On Sat, Oct 25, 2014 at 02:59:24PM +0800, Daniel J Blueman wrote:
Hi Paul,
Finding earlier reference to increasing RCU fanout leaf for the
purpose of "decrease[ing] cache-miss overhead for large systems",
would your suggestion be to increase the value to the next hierarchy
core-count above 16?
If we have say 32 interconnected 48-core servers; 3 sockets of
dual-node 8-core Opteron 6300s, so 1536 cores in all. Latency across
the coherent interconnect is O(100x) higher than the internal
Hypertransport interconnect, so if we set RCU_FANOUT_LEAF to 48 to
keep leaf-checking local to one Hypertransport fabric, what wisdom
would one use for RCU_FANOUT? 4x leaf?
Or, would it be more cache-friendly to set RCU_FANOUT_LEAF to 8 and
RCU_FANOUT to 48?
The easiest approach would be to use the default of 16. Assuming
consecutive CPU numbering within each 48-core server, this would mean that
you would have three rcu_node structures per 48-core server. The next
level up would of course span servers, but that level is accessed much
less frequently than is the root level, so this should still work.
If you also have hyperthreading, so that there are 96 hardware threads
per server, and if you are using the same "interesting" numbering scheme
that Intel uses, then this still works. You have three leaf rcu_node
structure for the first set of hardware threads and another set of three
for the second set of hardware threads.
Or are you seeing some problem with the default? If so, please tell me
what that problem is.
You can of course increase RCU_FANOUT to 24 or 48 (this latter assuming
a 64-bit kernel), at least if you are using a recent kernel. However,
the penalty for too large a value for RCU_FANOUT is lock contention at
scheduling-clock-interrupt time. So if you are setting RCU_FANOUT to 48,
you probably also want to boot with skew_tick set.
But the best approach is to try it. I bet that the default will work
just fine for you. ;-)
::::
**Exercise brief**
Please return the whole RCU fanout email word for word. The rows after this point come from a different source than the RCU fanout email.

(Joint position lists)
::::
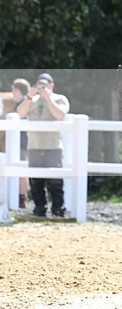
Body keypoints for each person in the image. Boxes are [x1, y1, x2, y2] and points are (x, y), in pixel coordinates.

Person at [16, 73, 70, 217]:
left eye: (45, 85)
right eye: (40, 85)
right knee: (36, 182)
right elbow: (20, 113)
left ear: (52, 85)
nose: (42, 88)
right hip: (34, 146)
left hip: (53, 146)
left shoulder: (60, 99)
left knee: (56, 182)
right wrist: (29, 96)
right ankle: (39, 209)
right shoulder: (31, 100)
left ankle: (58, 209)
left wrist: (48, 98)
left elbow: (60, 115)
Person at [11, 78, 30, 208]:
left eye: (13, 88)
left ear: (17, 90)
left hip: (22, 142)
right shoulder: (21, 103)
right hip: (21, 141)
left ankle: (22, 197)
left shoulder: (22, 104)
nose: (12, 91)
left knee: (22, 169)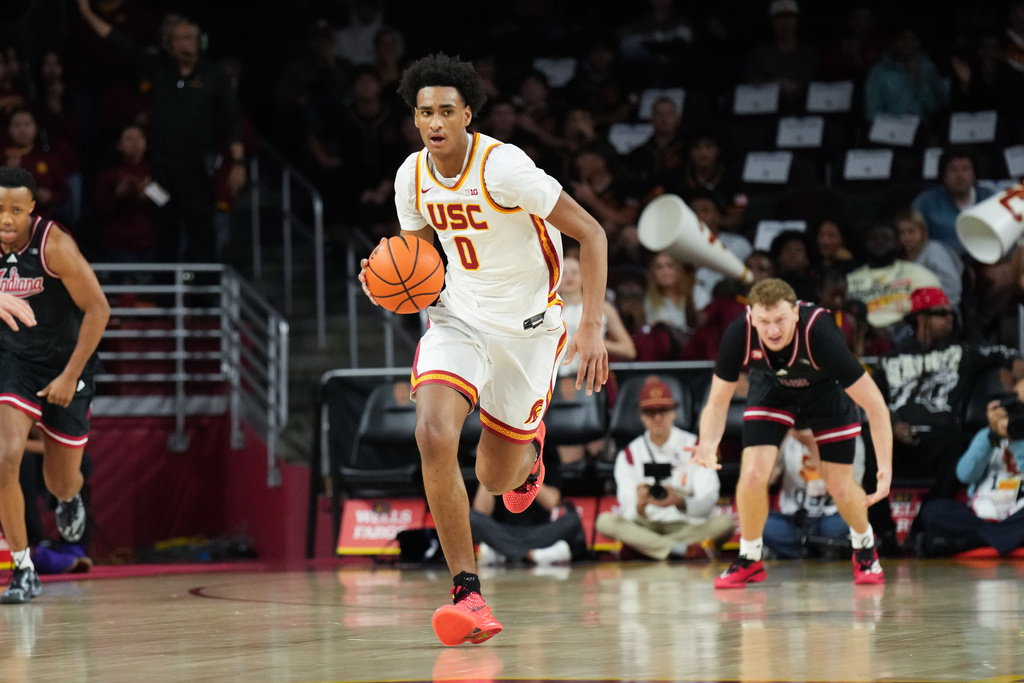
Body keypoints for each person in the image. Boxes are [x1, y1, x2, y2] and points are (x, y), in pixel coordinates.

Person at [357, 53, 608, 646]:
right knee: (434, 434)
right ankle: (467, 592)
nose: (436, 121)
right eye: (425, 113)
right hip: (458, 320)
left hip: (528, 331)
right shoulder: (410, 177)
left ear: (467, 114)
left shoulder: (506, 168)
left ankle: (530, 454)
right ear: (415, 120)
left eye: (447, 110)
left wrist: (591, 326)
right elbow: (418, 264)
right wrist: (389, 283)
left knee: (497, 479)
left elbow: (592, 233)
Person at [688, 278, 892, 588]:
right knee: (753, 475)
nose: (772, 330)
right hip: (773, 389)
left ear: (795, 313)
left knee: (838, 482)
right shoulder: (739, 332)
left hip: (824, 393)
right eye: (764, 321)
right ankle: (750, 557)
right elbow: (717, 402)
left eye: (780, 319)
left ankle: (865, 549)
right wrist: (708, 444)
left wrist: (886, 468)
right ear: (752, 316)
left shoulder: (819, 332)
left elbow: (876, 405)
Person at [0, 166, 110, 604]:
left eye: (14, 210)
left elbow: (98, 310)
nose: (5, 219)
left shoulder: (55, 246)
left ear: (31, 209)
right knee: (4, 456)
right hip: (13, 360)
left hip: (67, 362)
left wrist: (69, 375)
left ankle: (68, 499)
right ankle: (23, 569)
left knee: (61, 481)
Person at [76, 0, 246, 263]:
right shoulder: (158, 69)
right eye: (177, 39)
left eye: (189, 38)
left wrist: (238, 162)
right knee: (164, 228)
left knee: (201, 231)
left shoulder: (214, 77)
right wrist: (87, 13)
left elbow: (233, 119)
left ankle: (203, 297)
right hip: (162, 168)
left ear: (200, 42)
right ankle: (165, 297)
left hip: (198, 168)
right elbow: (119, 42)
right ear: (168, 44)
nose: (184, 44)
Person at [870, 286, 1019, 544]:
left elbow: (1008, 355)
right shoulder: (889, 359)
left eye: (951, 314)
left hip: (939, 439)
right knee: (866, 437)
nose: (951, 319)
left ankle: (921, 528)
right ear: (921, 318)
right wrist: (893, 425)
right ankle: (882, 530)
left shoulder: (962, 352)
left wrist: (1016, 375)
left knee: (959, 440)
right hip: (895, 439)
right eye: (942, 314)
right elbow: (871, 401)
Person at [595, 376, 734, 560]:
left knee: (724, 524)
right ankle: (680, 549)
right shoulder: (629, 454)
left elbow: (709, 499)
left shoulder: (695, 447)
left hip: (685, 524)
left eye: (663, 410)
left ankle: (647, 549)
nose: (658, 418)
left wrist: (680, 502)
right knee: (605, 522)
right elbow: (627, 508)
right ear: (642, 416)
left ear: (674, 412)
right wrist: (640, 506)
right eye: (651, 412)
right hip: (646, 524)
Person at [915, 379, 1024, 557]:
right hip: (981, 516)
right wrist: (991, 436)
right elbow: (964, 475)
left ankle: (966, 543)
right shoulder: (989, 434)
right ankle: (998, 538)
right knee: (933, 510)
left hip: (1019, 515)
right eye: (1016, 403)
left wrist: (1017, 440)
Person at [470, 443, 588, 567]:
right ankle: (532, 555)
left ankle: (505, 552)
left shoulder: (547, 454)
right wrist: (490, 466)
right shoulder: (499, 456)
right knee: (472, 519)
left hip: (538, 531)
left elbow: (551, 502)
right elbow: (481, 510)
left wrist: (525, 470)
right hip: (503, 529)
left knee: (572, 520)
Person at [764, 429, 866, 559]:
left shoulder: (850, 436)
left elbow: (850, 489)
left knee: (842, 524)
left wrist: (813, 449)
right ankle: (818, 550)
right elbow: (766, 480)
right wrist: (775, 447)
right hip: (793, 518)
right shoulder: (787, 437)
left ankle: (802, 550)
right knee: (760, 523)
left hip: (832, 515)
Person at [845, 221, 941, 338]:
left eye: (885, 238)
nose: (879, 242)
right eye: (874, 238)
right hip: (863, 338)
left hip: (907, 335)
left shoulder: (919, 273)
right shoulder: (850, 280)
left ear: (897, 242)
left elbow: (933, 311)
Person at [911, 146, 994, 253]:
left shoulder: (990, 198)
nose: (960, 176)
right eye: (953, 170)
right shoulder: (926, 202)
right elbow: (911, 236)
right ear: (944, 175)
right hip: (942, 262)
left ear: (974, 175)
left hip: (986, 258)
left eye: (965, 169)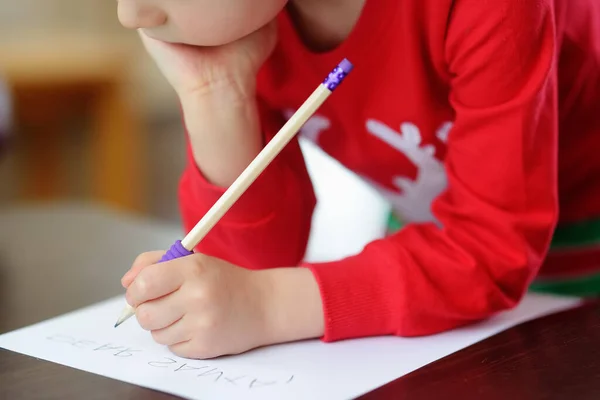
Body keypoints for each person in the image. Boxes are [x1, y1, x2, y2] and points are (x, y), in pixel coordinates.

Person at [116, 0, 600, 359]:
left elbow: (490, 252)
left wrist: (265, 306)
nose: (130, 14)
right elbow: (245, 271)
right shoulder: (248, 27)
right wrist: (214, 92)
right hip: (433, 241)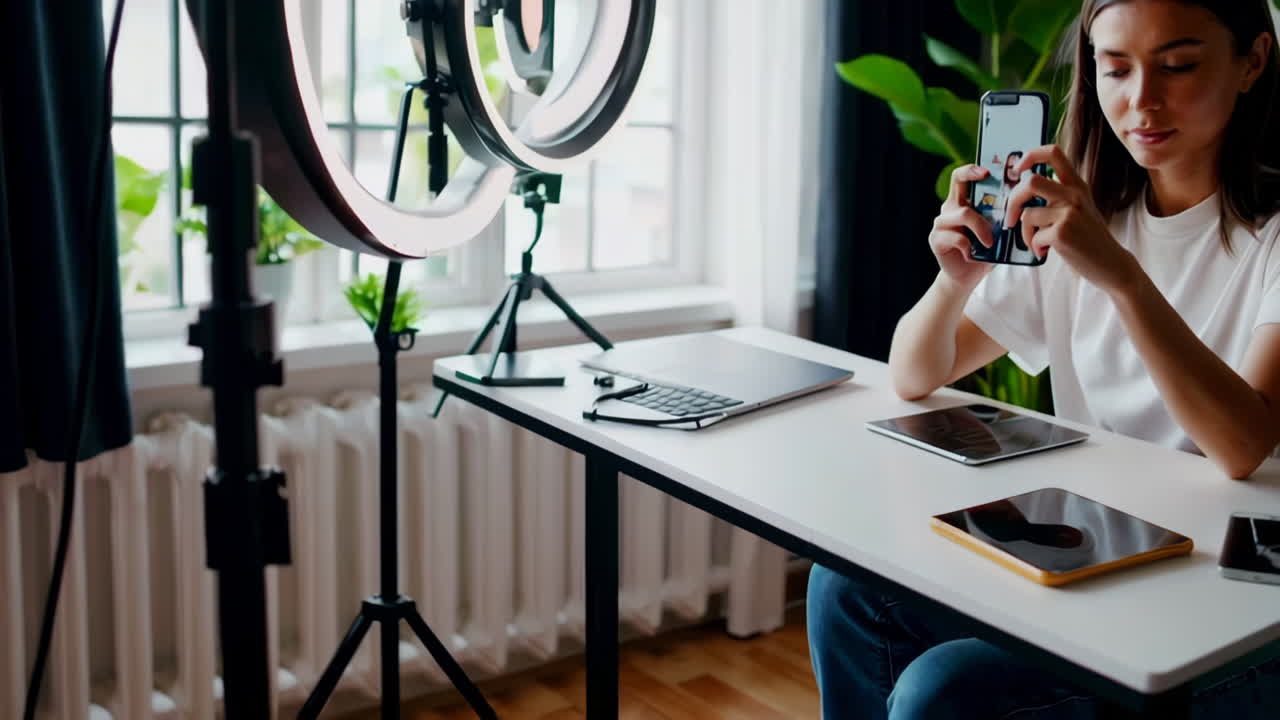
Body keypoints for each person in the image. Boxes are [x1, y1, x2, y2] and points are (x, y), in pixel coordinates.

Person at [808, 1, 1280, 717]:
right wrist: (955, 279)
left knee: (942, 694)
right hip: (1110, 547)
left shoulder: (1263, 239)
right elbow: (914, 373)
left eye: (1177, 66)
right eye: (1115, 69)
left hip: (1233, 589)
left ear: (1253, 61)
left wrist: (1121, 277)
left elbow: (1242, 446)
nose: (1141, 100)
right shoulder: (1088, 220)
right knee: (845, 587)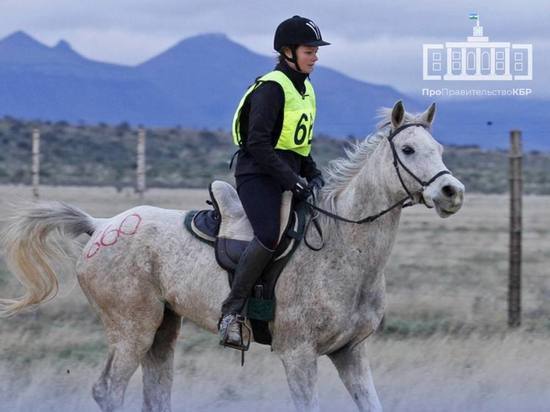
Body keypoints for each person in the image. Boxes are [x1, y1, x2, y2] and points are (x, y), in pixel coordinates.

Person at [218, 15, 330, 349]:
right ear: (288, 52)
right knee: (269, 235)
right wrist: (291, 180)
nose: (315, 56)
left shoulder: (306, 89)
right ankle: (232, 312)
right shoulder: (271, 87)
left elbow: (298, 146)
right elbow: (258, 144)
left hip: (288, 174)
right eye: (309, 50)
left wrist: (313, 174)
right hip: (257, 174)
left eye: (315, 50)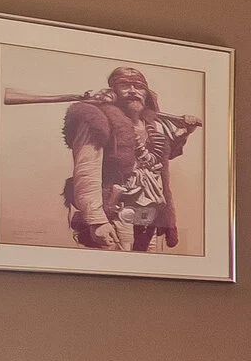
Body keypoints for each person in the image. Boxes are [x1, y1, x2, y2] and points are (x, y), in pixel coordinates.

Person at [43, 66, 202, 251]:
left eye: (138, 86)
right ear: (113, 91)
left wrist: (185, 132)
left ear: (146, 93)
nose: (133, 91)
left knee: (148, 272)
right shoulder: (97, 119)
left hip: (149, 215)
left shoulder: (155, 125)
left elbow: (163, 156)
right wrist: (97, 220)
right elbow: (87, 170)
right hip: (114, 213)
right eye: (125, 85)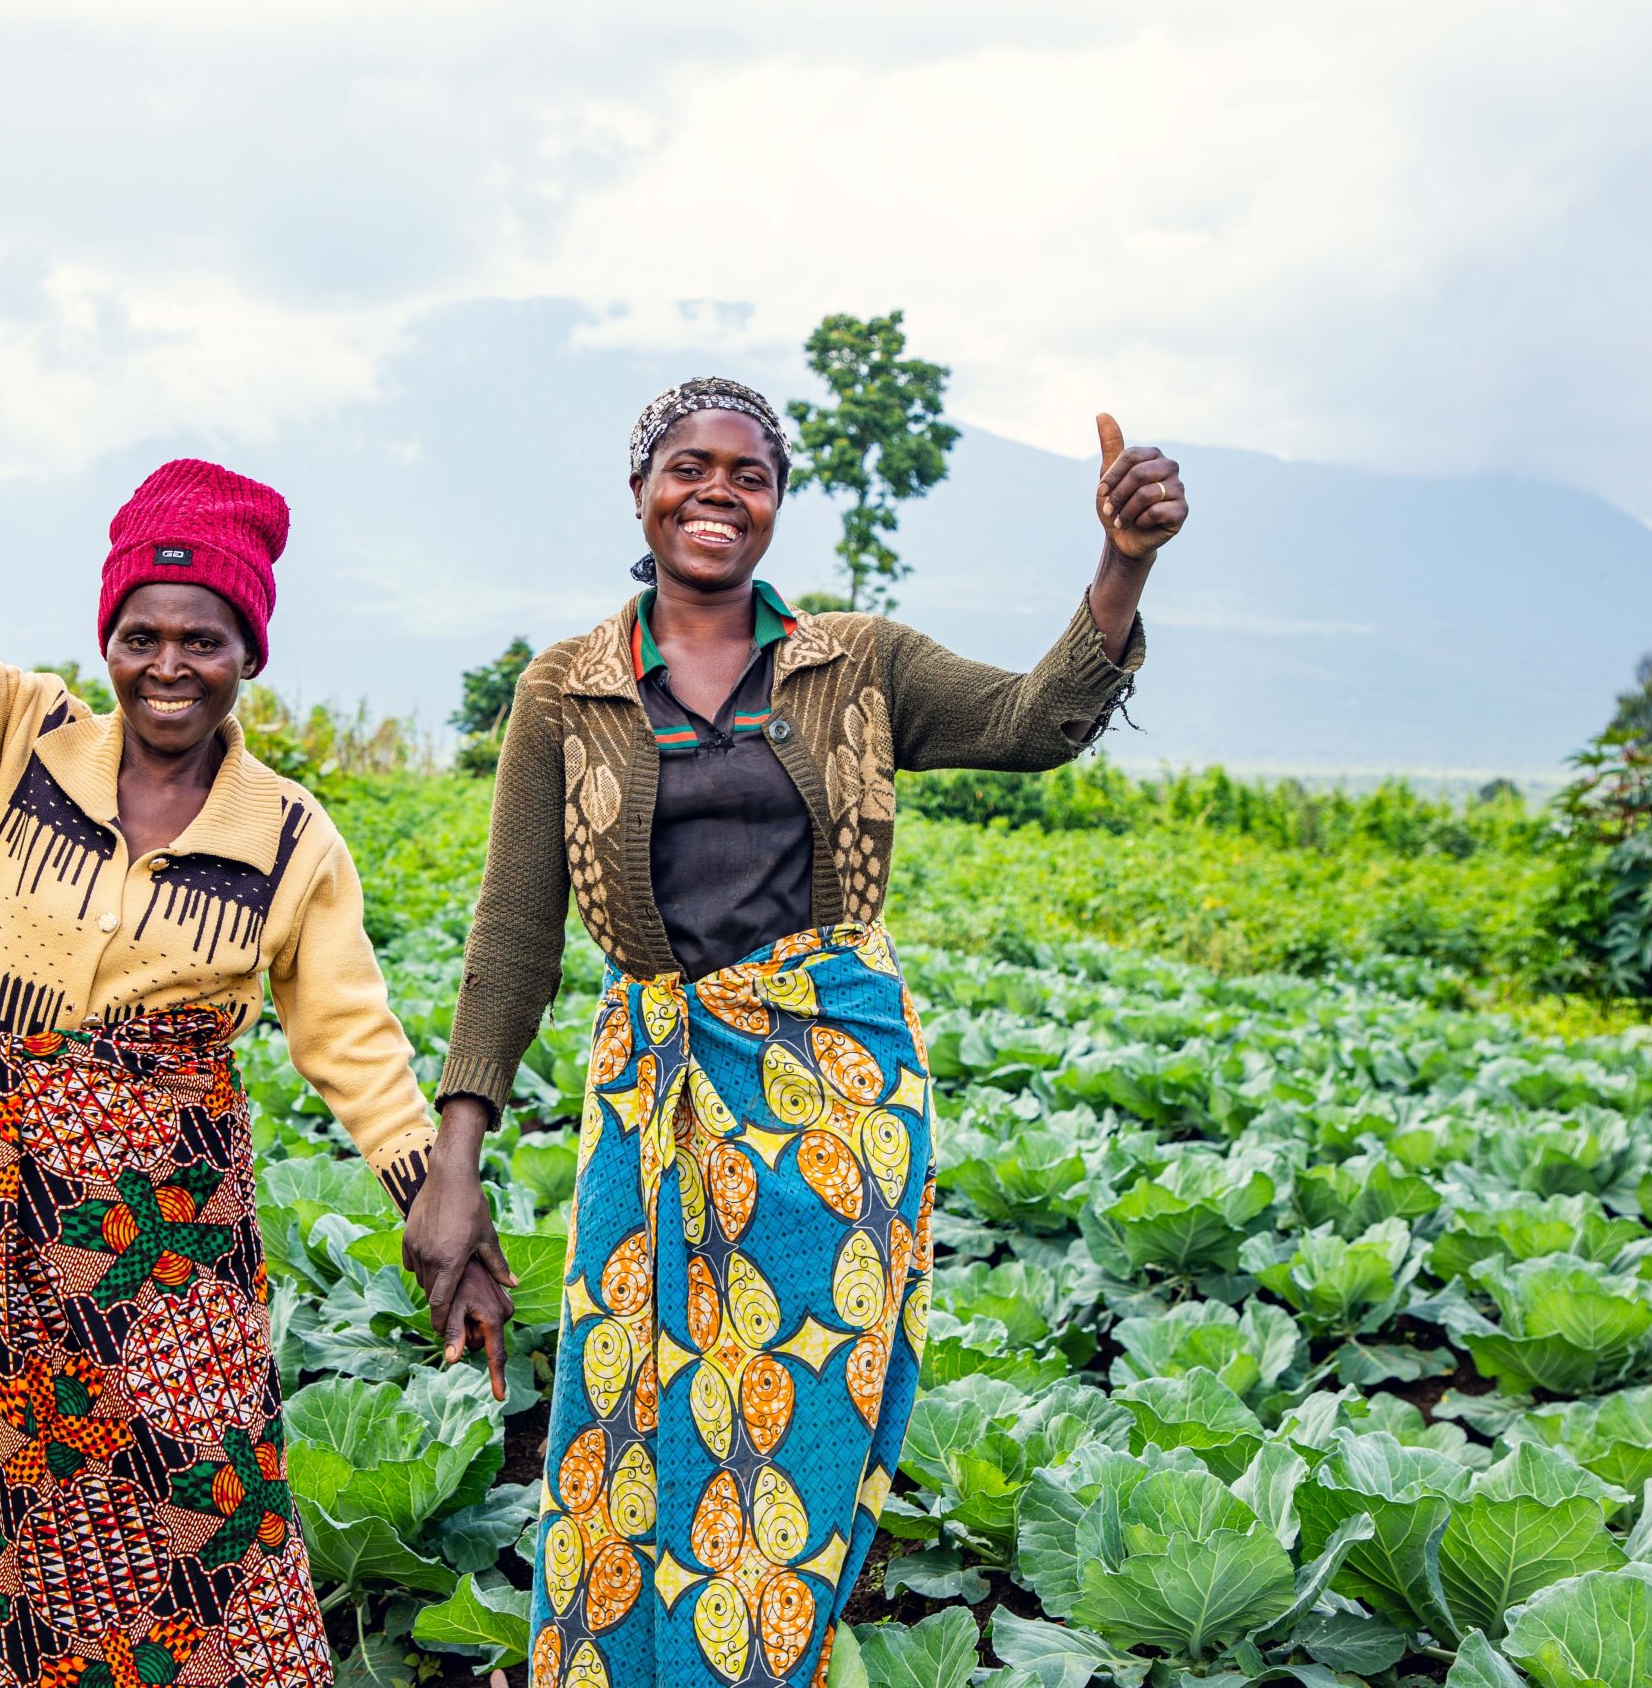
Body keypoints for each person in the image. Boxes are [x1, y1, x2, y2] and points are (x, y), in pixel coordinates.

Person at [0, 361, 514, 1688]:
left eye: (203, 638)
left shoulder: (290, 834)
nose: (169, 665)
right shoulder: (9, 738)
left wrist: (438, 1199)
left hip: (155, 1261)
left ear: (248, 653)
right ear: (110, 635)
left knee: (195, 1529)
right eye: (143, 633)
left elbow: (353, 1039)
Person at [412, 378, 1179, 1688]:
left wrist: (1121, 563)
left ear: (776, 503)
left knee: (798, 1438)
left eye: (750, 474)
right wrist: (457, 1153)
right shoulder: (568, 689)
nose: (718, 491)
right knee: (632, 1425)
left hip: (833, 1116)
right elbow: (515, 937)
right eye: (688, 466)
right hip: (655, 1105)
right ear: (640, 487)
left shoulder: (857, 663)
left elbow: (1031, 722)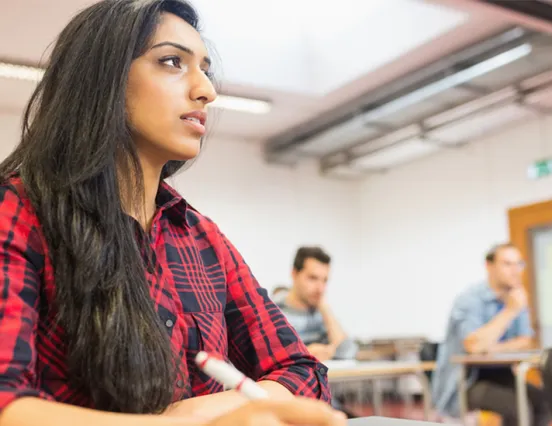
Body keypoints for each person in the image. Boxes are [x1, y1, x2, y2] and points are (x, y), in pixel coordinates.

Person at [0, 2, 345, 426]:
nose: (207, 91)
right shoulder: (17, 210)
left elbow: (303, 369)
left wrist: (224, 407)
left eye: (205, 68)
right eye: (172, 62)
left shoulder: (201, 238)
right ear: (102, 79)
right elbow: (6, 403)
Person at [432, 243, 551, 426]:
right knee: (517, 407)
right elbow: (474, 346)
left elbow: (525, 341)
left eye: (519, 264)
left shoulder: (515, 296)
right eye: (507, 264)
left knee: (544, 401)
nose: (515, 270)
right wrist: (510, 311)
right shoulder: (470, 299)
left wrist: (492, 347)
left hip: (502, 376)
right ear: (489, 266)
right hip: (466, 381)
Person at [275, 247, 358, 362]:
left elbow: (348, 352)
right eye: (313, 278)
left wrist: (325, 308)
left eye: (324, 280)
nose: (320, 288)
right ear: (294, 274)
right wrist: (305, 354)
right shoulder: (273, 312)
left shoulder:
::::
**Finished task**
On Sat, Oct 25, 2014 at 02:59:24PM +0800, Daniel J Blueman wrote:
Hi Paul,
Finding earlier reference to increasing RCU fanout leaf for the
purpose of "decrease[ing] cache-miss overhead for large systems",
would your suggestion be to increase the value to the next hierarchy
core-count above 16?
If we have say 32 interconnected 48-core servers; 3 sockets of
dual-node 8-core Opteron 6300s, so 1536 cores in all. Latency across
the coherent interconnect is O(100x) higher than the internal
Hypertransport interconnect, so if we set RCU_FANOUT_LEAF to 48 to
keep leaf-checking local to one Hypertransport fabric, what wisdom
would one use for RCU_FANOUT? 4x leaf?
Or, would it be more cache-friendly to set RCU_FANOUT_LEAF to 8 and
RCU_FANOUT to 48?
The easiest approach would be to use the default of 16. Assuming
consecutive CPU numbering within each 48-core server, this would mean that
you would have three rcu_node structures per 48-core server. The next
level up would of course span servers, but that level is accessed much
less frequently than is the root level, so this should still work.
If you also have hyperthreading, so that there are 96 hardware threads
per server, and if you are using the same "interesting" numbering scheme
that Intel uses, then this still works. You have three leaf rcu_node
structure for the first set of hardware threads and another set of three
for the second set of hardware threads.
Or are you seeing some problem with the default? If so, please tell me
what that problem is.
You can of course increase RCU_FANOUT to 24 or 48 (this latter assuming
a 64-bit kernel), at least if you are using a recent kernel. However,
the penalty for too large a value for RCU_FANOUT is lock contention at
scheduling-clock-interrupt time. So if you are setting RCU_FANOUT to 48,
you probably also want to boot with skew_tick set.
But the best approach is to try it. I bet that the default will work
just fine for you. ;-)